Work to complete: Write out every line exactly, from the start of the records below to the line with "Frame: camera, x", and stop there. Don't write out the pictures.

Supplied material:
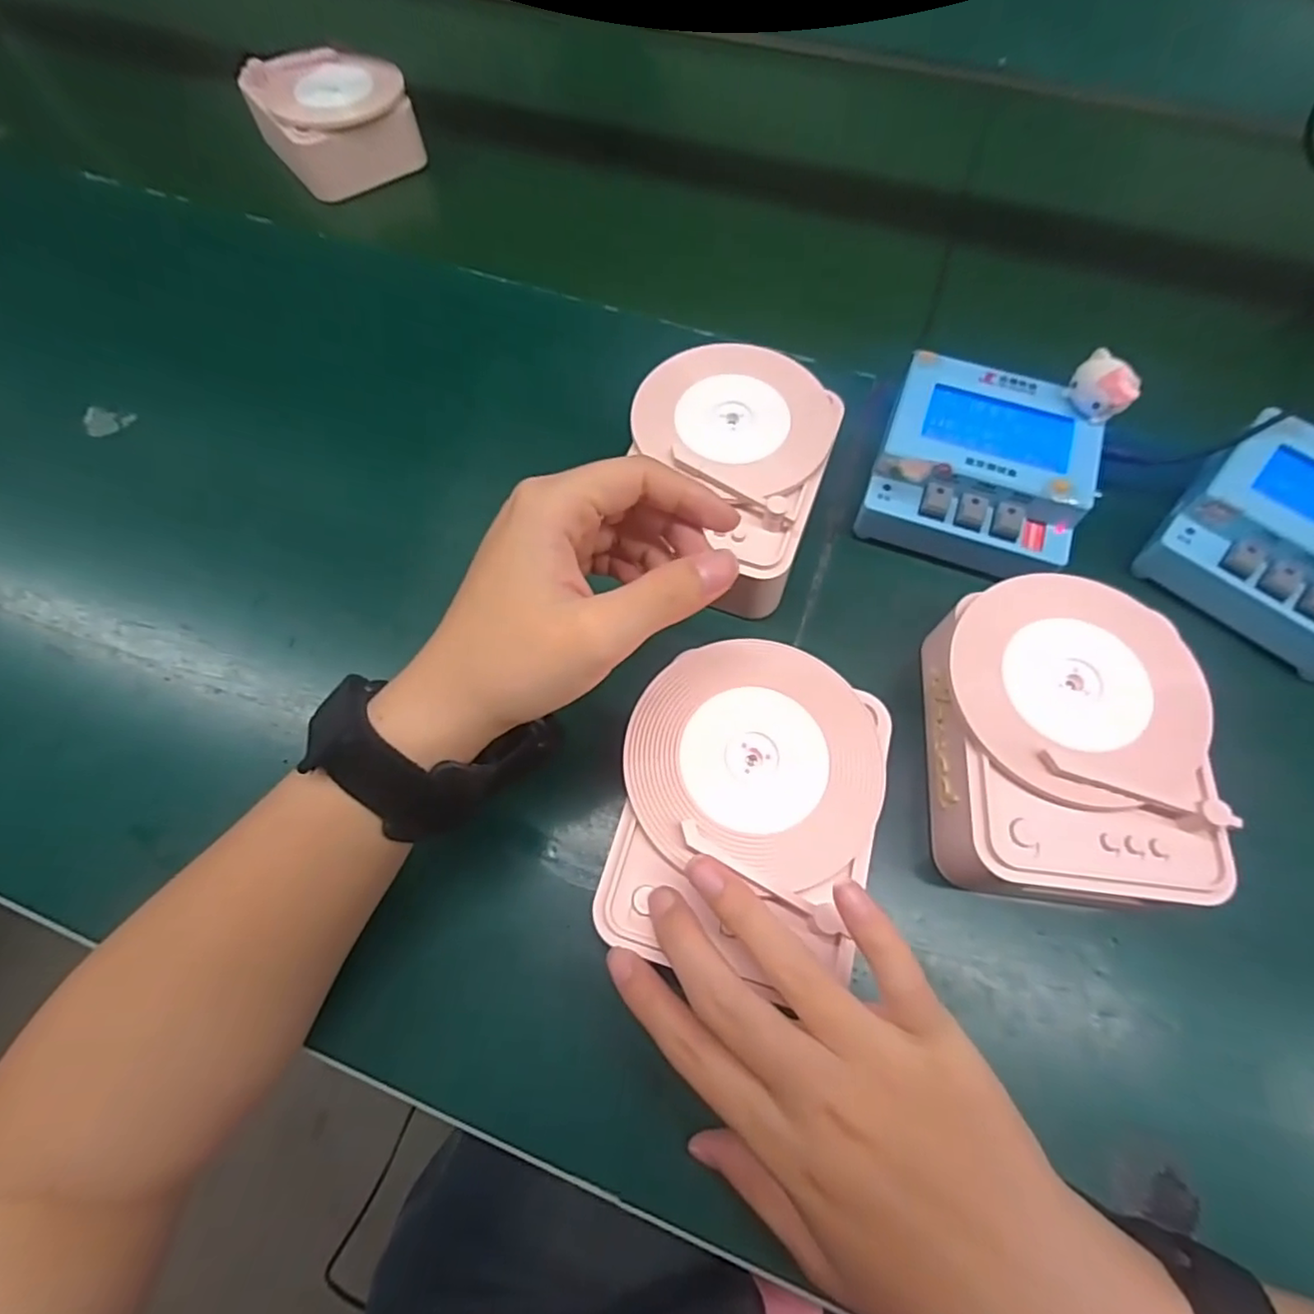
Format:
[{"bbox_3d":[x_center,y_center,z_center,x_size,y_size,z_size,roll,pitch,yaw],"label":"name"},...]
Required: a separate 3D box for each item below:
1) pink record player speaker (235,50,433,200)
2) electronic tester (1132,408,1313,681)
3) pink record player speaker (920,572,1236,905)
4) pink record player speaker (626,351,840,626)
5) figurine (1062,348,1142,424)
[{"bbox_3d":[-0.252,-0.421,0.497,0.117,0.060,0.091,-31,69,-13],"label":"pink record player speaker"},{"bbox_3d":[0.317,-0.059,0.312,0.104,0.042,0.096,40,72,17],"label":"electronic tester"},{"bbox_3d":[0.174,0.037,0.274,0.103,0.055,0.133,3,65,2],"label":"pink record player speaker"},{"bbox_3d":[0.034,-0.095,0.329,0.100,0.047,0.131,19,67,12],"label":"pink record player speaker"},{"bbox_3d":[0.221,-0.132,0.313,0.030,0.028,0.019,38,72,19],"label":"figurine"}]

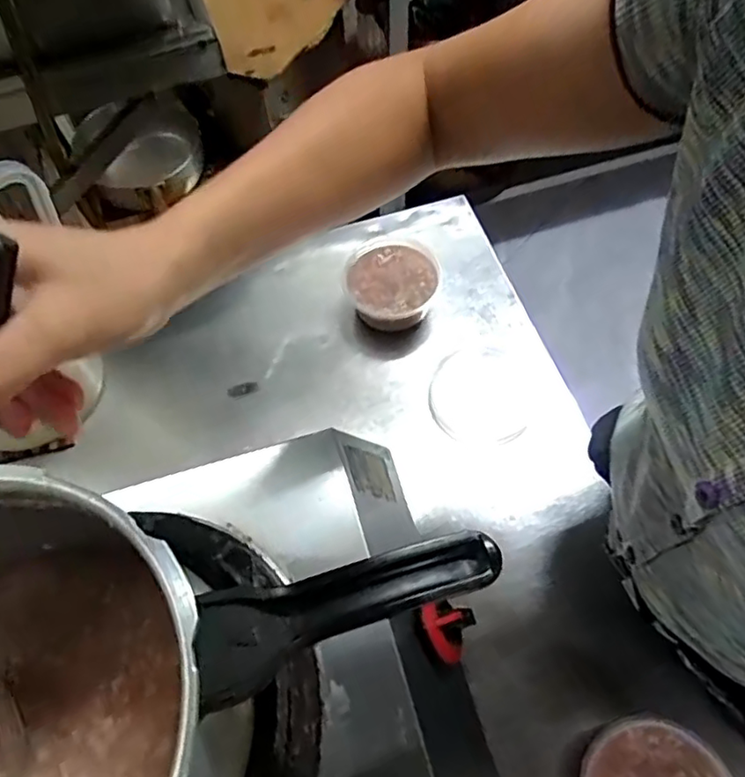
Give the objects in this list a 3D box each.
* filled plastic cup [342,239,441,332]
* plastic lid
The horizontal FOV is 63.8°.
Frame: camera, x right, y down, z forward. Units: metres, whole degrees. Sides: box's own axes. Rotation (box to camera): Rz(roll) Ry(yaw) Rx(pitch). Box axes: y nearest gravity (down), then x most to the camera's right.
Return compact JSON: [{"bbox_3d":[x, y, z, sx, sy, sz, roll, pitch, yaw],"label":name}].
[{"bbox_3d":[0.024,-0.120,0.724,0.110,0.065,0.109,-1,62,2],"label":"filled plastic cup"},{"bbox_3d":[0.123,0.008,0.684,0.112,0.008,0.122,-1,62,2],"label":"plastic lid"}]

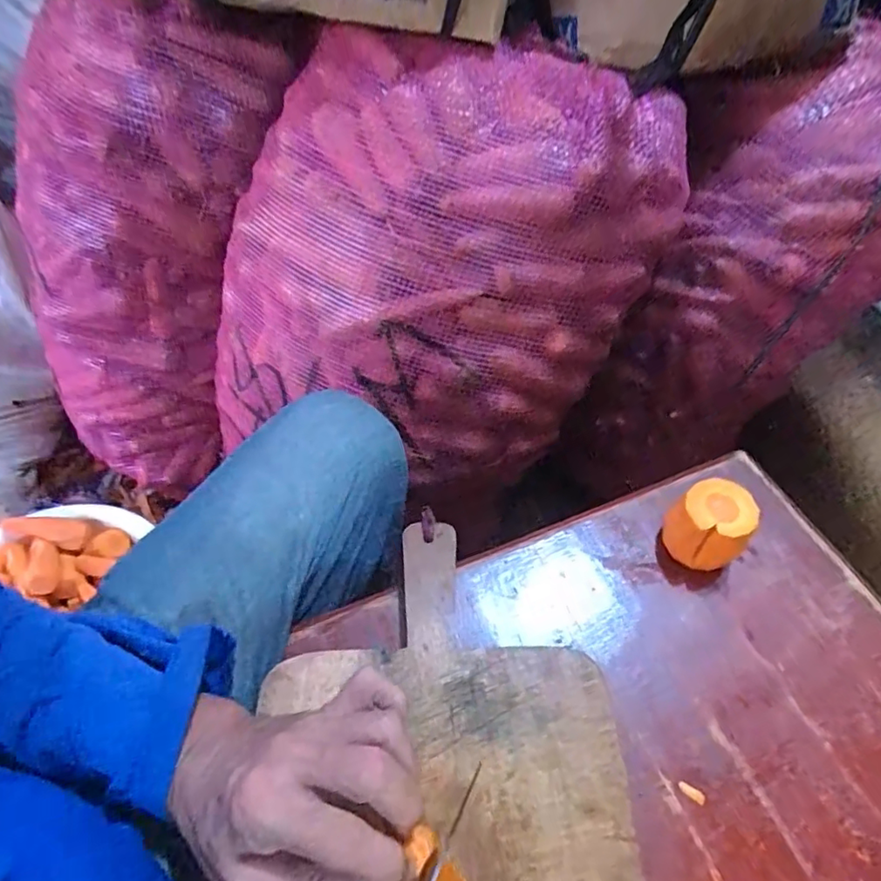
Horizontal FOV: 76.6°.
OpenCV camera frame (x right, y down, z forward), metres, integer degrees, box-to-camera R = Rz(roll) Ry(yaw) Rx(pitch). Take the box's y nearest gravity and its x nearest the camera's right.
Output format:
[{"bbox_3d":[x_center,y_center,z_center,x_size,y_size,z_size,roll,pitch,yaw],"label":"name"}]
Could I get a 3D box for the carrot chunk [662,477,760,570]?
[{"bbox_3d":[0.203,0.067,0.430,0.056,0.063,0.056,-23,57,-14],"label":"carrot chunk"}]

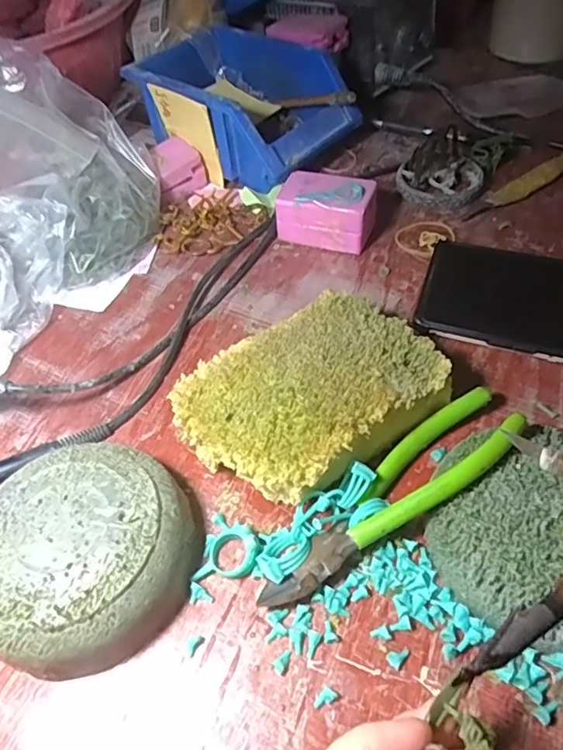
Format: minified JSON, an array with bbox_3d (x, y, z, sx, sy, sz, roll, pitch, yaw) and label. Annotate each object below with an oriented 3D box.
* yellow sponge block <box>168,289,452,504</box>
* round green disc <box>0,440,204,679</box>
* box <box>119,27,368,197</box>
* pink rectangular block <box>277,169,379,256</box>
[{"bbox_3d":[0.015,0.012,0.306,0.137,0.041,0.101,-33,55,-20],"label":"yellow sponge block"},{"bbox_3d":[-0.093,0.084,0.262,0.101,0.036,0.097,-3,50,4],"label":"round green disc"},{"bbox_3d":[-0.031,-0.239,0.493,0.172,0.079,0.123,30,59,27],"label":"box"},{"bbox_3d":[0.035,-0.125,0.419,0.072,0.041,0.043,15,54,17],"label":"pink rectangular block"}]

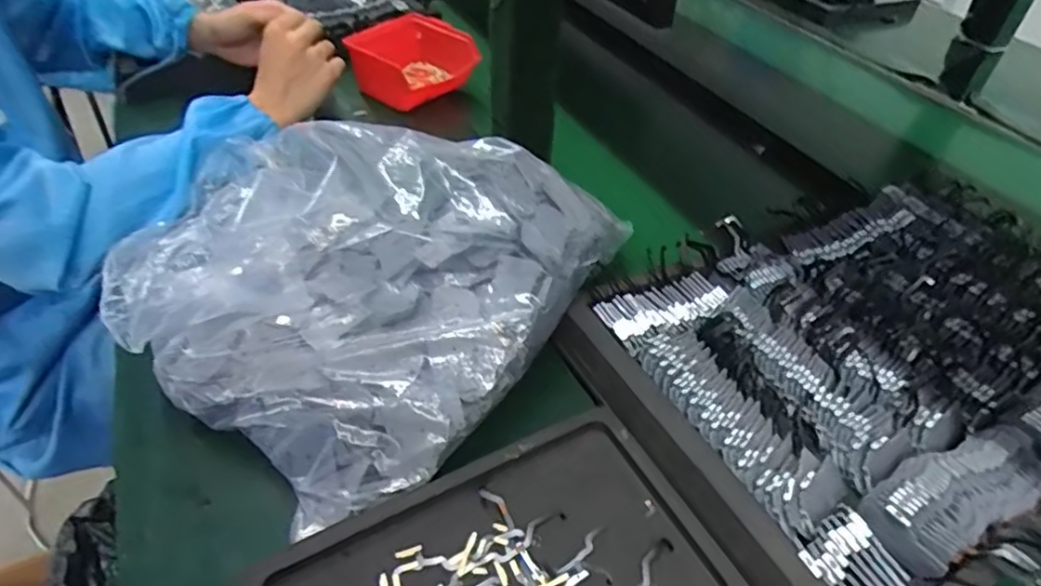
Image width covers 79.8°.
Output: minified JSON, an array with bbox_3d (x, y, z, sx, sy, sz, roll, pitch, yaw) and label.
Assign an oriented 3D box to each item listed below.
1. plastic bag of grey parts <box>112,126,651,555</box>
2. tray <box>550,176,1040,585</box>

Response area:
Format:
[{"bbox_3d":[x_center,y_center,z_center,x_size,y_size,z_size,roll,pitch,yaw],"label":"name"},...]
Required: a separate 3D box for each item below:
1) pink record player speaker (235,50,433,200)
2) electronic tester (1132,408,1313,681)
3) pink record player speaker (920,572,1236,905)
4) pink record player speaker (626,351,840,626)
5) figurine (1062,348,1142,424)
[{"bbox_3d":[-0.252,-0.421,0.497,0.117,0.060,0.091,-31,69,-13],"label":"pink record player speaker"},{"bbox_3d":[0.317,-0.059,0.312,0.104,0.042,0.096,40,72,17],"label":"electronic tester"},{"bbox_3d":[0.174,0.037,0.274,0.103,0.055,0.133,3,65,2],"label":"pink record player speaker"},{"bbox_3d":[0.034,-0.095,0.329,0.100,0.047,0.131,19,67,12],"label":"pink record player speaker"},{"bbox_3d":[0.221,-0.132,0.313,0.030,0.028,0.019,38,72,19],"label":"figurine"}]

Give the objects in this list a 3D box each.
* filled plastic cup [342,239,441,332]
* plastic lid
The horizontal FOV is 63.8°.
Frame: camera, x right, y down, z forward. Units: metres, whole degrees. Sides: box's own axes. Rotation (box to camera): Rz(roll) Ry(yaw) Rx(pitch). Box axes: y nearest gravity (down), then x most to the camera's right.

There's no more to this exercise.